The burden of both copy number gain and loss at the focal level was higher in the high-risk group (Fig. 4C). It appears that focal copy number alterations strongly contribute to the difference in immune infiltration in prostate cancer. To investigate the differences in genomic mutations between the high- and low-risk groups, we downloaded simple nucleotide variation data. TP53 (17%), TTN (15%), SPOP (13%), MUC16 (8%) and MUC17 (8%) were the top 5 genes with the highest mutation frequencies in the high-risk group, while SPOP (10%), TTN (10%), MUC16 (7%), MLL2 (6%) TP53 (6%) and SYNE (6%) were the top 5 genes in the low-risk group (Figs. 4D-E). By comparing the TMB of the two groups, we found that the high-risk group had higher tumor mutation burden. (Fig. 4F).
After the above study, we have found that prostate cancer is closely related to immunity. Therefore, the relationship between the signature and tumour immune microenvironment was further investigated. We explore the relationship between model genes and immune cells(Fig. 5A-C). Furthermore, our study delved into the examination of HLA and MHC expression levels between the high-risk and low-risk groups. Our findings revealed a notable increase in MHC expression within the high-risk group, whereas the fluctuation of HLA expression was found to be more evenly distributed between the two groups (Fig. 5D-E). Immune cells that predominantly infiltrated included B cells, CD8 + T cells, and Plasma cells (Fig. 5F).Through the ssGSEA algorithm, the high-risk group had higher immune cell infiltration and more immune-related functions or pathways than the low-risk group (Fig. 5G-H).
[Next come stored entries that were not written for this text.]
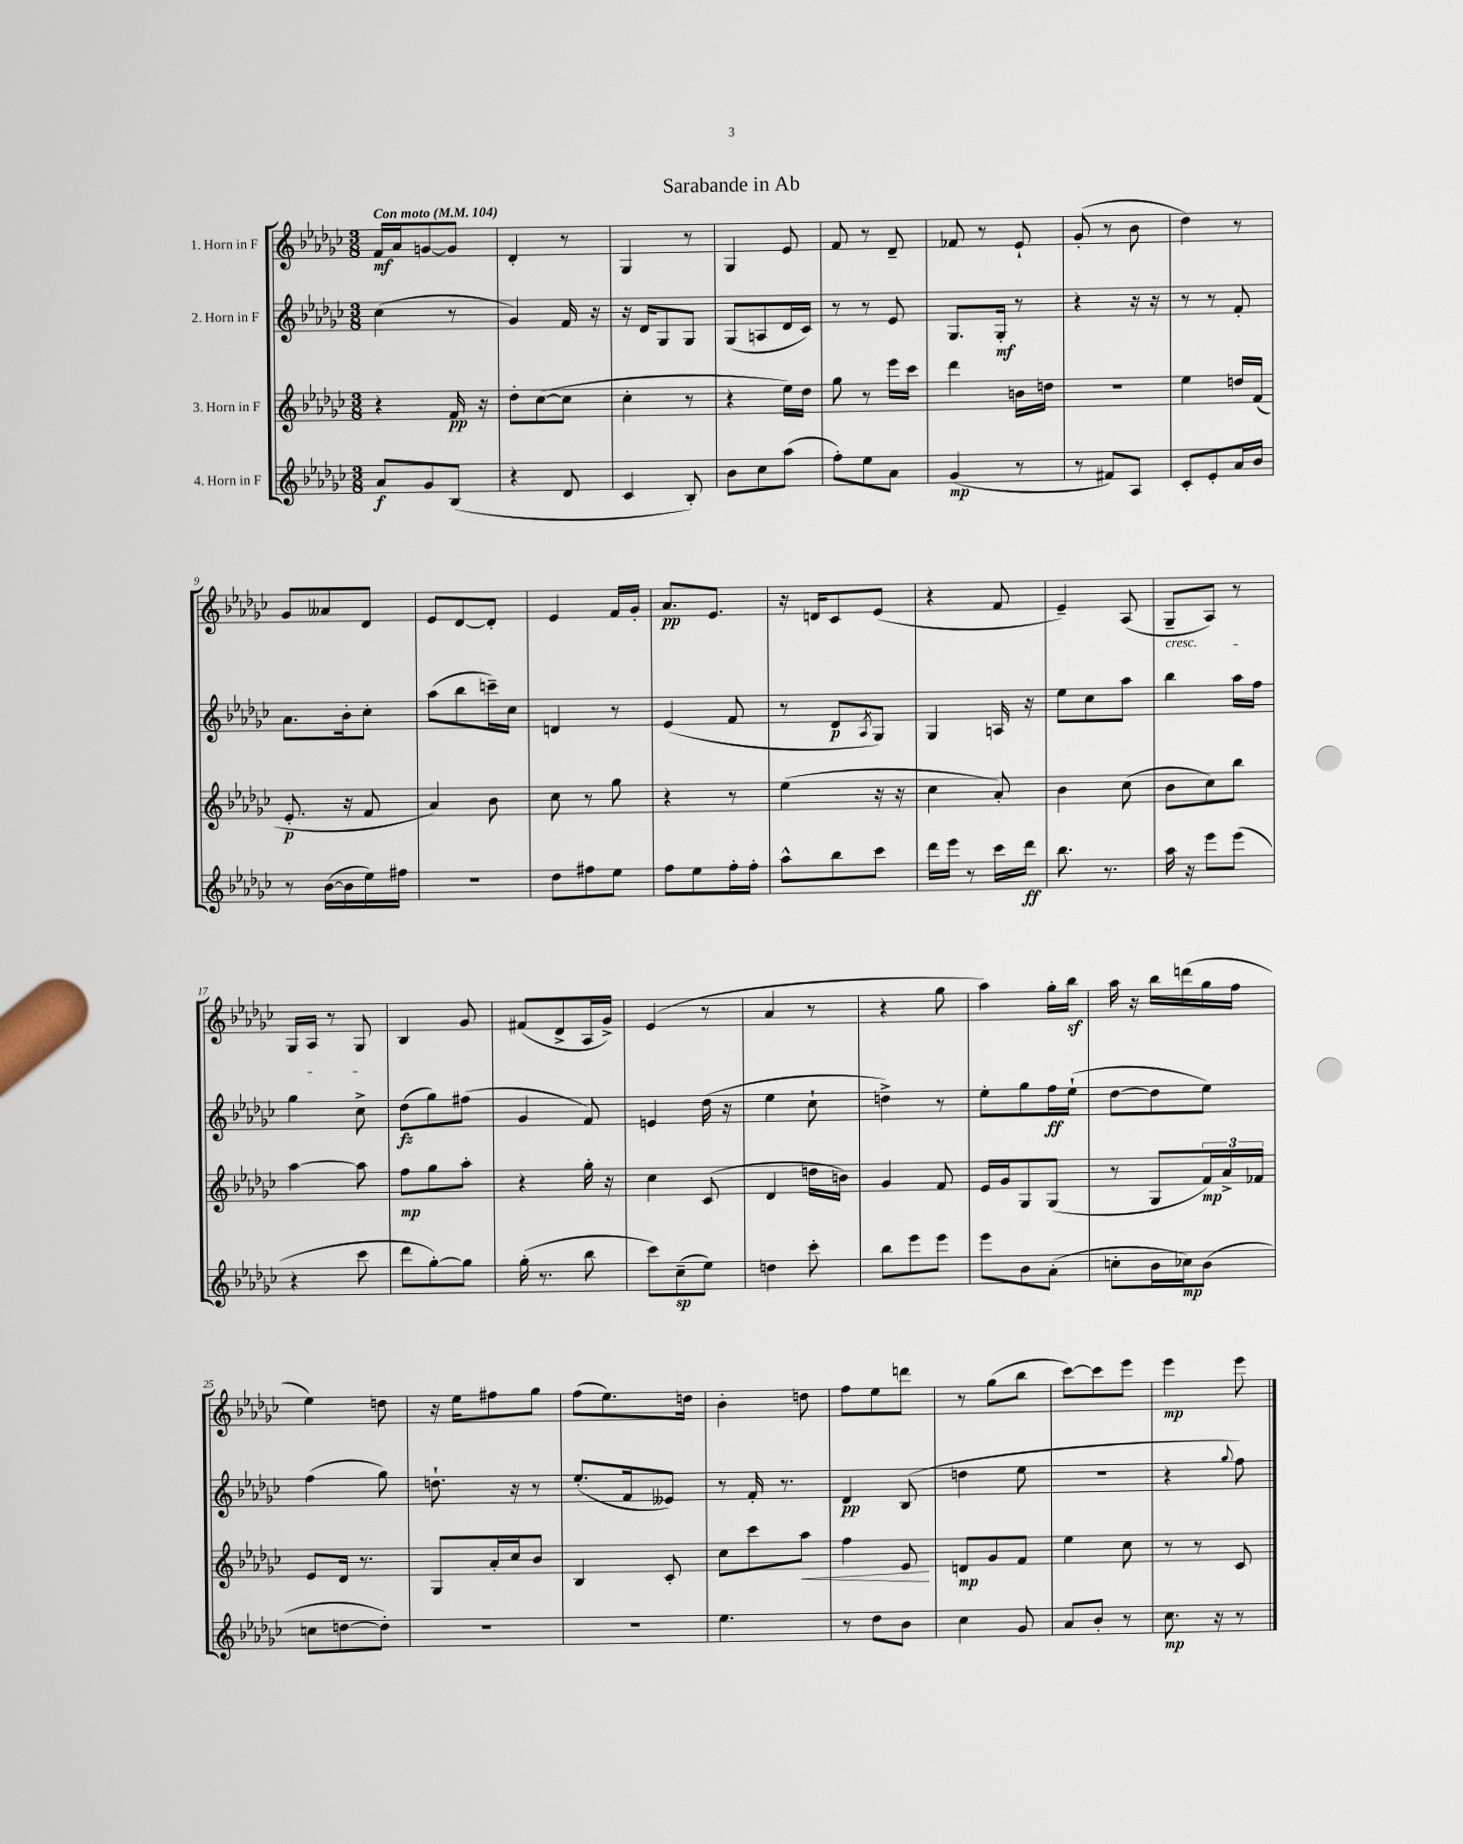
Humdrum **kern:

**kern	**kern	**kern	**kern
*staff4	*staff3	*staff2	*staff1
*clefG2	*clefG2	*clefG2	*clefG2
*k[b-e-a-d-g-c-]	*k[b-e-a-d-g-c-]	*k[b-e-a-d-g-c-]	*k[b-e-a-d-g-c-]
*M3/8	*M3/8	*M3/8	*M3/8
*MM104	*MM104	*MM104	*MM104
8a-	4r	(4cc-	16f
.	.	.	16a-
8g-	.	.	[8g
(8B-	16f	8r	8g]
.	16r	.	.
=	=	=	=
4r	8dd-'	4g-)	4d-'
.	([8cc-	.	.
8d-	8cc-]	16f	8r
.	.	16r	.
=	=	=	=
4c-	4cc-'	16r	4G-
.	.	16d-	.
.	.	8G-	.
8B-')	8r	8G-	8r
=	=	=	=
8b-	4r	(8G-	4G-
8cc-	.	8A	.
(8aa-	16ee-)	16d-	8e-
.	16dd-	16c-)	.
=	=	=	=
8ff')	8gg-	8r	8f
8ee-	8r	8r	8r
8a-	16eee-	8e-	8d-~
.	16ccc-	.	.
=	=	=	=
(4g-	4ddd-	8.G-	8f-
.	.	.	8r
.	.	16G-'	.
8r	16b	8r	8e-`
.	16dd	.	.
=	=	=	=
8r	4.r	4r	(8g-'
8f#)	.	.	8r
8A-	.	16r	8b-
.	.	16r	.
=	=	=	=
8c-'	4ee-	8r	4dd-)
8e-'	.	8r	.
16a-	16dd	8f'	8r
16b-	(16f	.	.
=	=	=	=
8r	8.e-'	8.a-	8g-
([16b-	.	.	8a--
16b-]	16r	16b-'	.
16ee-)	8f	8cc-'	8d-
16ff#	.	.	.
=	=	=	=
4.r	4a-)	(8aa-	8e-
.	.	8bb-	[8d-
.	8b-	16ccc~)	8d-']
.	.	16cc-	.
=	=	=	=
8dd-	8cc-	4d	4e-
8ff#	8r	.	.
8ee-	8gg-	8r	16f
.	.	.	16g-'
=	=	=	=
8ff	4r	(4e-	8.a-
8ee-	.	.	.
.	.	.	8.e-
16ff'	8r	8f	.
16ff'	.	.	.
=	=	=	=
8aa-^^	(4ee-	8r	16r
.	.	.	16d
8bb-	.	8d-	8c-
.	.	8qA-	.
8ccc-	16r	8G-)	(8e-
.	16r	.	.
=	=	=	=
16ddd-	4cc-	4G-	4r
16eee-	.	.	.
8r	.	.	.
16ccc-	8a-')	16A	8f
16ddd-	.	16r	.
=	=	=	=
8.bb-	4b-	8ee-	4e-~)
.	.	8cc-	.
8.r	.	.	.
.	(8cc-	8aa-	(8A-
=	=	=	=
16aa-	8b-	4bb-	8G-~
16r	.	.	.
8eee-	8cc-)	.	8A-)
(8eee-	8bb-	16aa-	8r
.	.	16ff	.
=	=	=	=
4r	[4aa-	4gg-	16G-
.	.	.	16A-
.	.	.	8r
8ccc-	8aa-]	8cc-^	8G-
=	=	=	=
8ddd-	8ff	(8dd-	4B-
[8gg-')	8gg-	8gg-)	.
8gg-]	8aa-'	(8ff#	8g-
=	=	=	=
(16gg-'	4r	4g-	(8f#
8.r	.	.	.
.	.	.	8d-^
8bb-	16gg-'	8f)	16A-
.	16r	.	16g-^)
=	=	=	=
8ccc-)	4cc-	4e	(4e-
(8cc-~	.	.	.
8ee-)	(8c-	(16dd-	8r
.	.	16r	.
=	=	=	=
4dd	4d-	4ee-	4a-
8ccc-'	16dd	8cc-`	8r
.	16b)	.	.
=	=	=	=
8bb-	4g-	4dd^)	4r
8eee-	.	.	.
8eee-	8f	8r	8gg-
=	=	=	=
8eee-	16e-	8ee-'	4aa-)
.	16g-	.	.
8b-	8G-	8gg-	.
(8a-'	(8G-	16ff	16gg-'
.	.	(16ee-`	16bb-
=	=	=	=
8cc'	8r	[8dd-	16aa-
.	.	.	16r
16b-	8G-	8dd-]	16bb-
16cc-)	.	.	(16ddd
(8b-	24f)	8ee-)	16gg-
.	24a-^	.	.
.	.	.	16ff
.	24f-	.	.
=	=	=	=
8cc	8e-	(4ff	4ee-)
[8dd	16d-	.	.
.	8.r	.	.
8dd'])	.	8gg-)	8dd
=	=	=	=
4.r	8G-	8.dd`	16r
.	.	.	16ee-
.	16a-'	.	8ff#
.	16cc-	16r	.
.	8b-	8r	8gg-
=	=	=	=
4.r	4B-	(8.ee-'	(8ff
.	.	.	8.ee-)
.	.	16f	.
.	8c-'	8e--)	.
.	.	.	16dd
=	=	=	=
4.ee-	8cc-	8r	4b-'
.	8ccc-	16f'	.
.	.	8.r	.
.	8aa-	.	8dd
=	=	=	=
8r	4ff	4d-	8ff
8dd-	.	.	8ee-
8b-	8e-	(8B-	8ddd
=	=	=	=
4cc-	8d	4dd	8r
.	8g-	.	(8gg-
8g-	8f	8ee-	8bb-
=	=	=	=
8a-	4ee-	4.r	[8ccc-)
8b-'	.	.	8ccc-]
8r	8cc-	.	8eee-
=	=	=	=
8.cc-	8r	4r	4eee-
.	8r	.	.
16r	.	.	.
.	.	8qqgg-	.
8r	8c-	8ff)	8eee-
==	==	==	==
*-	*-	*-	*-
Prediction of the Chemotherapy Response and Screening of Small-Molecule Drugs
We used two different algorithms to find drugs that are sensitive in high-risk groups to provide the basis for individualized precision therapy for prostate cancer. GDSC was used topredict the chemotherapy response ofthe common chemotherapy agents between the two groups (Fig. 6A-B).The sensitivity of many chemotherapeutic agents (docetaxel and bicalutamide) was higher in the high-risk group. At the same time, we took a different algorithm. Two different approaches were adopted to identify candidate agents with higher drug sensitivity in high PPS(prognosis-associated signature) score patients. The analyses were performed using CTRP and PRISM-derived drug response data, respectively. First, differential drug response analysis between PPS score-high (top decile) and PPS score-low (bottom decile) groups was conducted to identify compounds with lower estimated AUC values in PPS score-high group (log2FC > 0.10). Next, Spearman correlation analysis between AUC value and PPS score was used to select compounds with negative correlation coefficient (Spearman’s r < − 0.30 for CTRP or − 0.35 for PRISM). These analyses yielded five CTRP-derived compounds (including birinapant, PF − 184, etoposide, clofarabine and fluvastatin) and six PRISM-derived compounds (including LY2606368, alvocidib and MK − 1775). All these compounds had lower estimated AUC values in PPS score-high group and a negative correlation with PPS (Fig. 6C- D). We provide the basis for personalized treatment in the future.